• **Work to complete**
Reproduce the entries from the beginning through the line containing "afgelopen jaren relevante", inclusive, with "oktober" changed to "november" and nothing else altered.
━━━ Records shown ━━━
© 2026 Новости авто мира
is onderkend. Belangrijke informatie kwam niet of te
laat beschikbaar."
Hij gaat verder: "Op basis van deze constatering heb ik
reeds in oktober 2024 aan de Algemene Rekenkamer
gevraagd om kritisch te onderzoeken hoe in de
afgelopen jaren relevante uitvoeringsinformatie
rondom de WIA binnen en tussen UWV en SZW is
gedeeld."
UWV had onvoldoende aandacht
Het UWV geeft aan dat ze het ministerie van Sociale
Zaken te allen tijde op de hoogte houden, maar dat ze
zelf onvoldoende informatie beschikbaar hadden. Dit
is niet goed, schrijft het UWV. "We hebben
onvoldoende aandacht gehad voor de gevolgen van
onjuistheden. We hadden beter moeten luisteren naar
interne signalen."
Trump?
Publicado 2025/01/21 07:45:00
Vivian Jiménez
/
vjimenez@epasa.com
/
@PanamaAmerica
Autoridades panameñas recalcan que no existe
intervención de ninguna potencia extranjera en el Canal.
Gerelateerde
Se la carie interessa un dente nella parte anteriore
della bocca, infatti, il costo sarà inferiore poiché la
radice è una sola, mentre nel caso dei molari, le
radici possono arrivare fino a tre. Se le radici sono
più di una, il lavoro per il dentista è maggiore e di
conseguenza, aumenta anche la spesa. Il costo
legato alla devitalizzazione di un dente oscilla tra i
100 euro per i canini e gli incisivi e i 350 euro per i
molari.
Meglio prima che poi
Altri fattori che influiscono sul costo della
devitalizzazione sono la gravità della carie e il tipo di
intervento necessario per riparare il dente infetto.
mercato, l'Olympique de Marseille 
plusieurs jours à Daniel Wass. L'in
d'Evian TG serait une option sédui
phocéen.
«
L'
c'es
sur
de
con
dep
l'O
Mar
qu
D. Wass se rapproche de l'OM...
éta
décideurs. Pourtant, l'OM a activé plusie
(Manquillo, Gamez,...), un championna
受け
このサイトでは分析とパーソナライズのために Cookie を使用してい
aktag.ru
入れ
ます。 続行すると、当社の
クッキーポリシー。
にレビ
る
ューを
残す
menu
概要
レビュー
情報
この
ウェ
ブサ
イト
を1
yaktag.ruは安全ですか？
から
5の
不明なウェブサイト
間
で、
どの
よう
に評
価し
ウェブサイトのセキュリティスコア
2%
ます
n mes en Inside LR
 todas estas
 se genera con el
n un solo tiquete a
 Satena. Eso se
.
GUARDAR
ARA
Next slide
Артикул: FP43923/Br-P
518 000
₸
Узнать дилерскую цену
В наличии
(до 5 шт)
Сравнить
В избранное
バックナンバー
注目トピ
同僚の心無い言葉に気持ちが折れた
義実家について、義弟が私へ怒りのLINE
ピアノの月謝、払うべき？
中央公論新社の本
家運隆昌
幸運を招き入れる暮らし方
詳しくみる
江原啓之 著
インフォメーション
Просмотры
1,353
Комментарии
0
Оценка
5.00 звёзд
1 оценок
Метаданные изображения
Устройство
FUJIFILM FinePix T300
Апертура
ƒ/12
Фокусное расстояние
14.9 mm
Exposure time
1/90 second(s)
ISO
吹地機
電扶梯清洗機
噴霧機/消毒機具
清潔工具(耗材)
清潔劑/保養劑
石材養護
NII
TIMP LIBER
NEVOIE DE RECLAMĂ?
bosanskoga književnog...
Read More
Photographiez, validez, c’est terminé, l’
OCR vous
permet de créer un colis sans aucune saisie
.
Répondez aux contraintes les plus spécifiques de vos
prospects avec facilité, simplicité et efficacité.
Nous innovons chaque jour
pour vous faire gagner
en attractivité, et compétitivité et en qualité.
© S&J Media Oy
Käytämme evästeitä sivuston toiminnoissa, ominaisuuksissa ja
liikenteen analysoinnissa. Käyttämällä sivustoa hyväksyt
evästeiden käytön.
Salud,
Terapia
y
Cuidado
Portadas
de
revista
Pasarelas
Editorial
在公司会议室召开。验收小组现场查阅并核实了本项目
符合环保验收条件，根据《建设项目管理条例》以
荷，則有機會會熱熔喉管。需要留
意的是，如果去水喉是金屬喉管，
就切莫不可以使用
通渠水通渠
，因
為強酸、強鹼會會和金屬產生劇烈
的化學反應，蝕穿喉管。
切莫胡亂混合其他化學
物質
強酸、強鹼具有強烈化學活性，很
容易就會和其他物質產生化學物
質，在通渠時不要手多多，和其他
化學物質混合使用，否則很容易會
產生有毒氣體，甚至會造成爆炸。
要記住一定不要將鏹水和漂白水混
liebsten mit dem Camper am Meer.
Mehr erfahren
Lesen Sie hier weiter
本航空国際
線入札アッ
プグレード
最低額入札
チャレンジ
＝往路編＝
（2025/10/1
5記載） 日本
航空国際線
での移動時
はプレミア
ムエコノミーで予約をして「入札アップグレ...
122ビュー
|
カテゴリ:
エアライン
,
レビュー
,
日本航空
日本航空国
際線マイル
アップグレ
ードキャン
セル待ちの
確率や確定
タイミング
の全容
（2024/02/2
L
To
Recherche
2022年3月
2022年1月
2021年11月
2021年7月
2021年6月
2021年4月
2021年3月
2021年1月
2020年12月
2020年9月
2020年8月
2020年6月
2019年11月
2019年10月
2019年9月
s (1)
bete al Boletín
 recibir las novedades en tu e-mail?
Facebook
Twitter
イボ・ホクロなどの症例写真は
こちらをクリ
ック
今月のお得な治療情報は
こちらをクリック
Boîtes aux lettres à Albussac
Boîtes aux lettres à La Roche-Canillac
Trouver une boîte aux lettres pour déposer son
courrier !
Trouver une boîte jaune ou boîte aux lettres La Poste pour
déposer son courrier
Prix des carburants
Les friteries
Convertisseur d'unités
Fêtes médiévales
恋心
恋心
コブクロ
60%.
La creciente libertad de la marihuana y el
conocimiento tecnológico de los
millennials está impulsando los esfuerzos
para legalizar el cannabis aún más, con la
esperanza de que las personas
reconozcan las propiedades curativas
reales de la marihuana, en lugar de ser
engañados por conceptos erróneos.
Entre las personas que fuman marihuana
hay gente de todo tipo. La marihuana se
━━━
• **Solution for this task**
© 2026 Новости авто мира
is onderkend. Belangrijke informatie kwam niet of te
laat beschikbaar."
Hij gaat verder: "Op basis van deze constatering heb ik
reeds in november 2024 aan de Algemene Rekenkamer
gevraagd om kritisch te onderzoeken hoe in de
afgelopen jaren relevante uitvoeringsinformatie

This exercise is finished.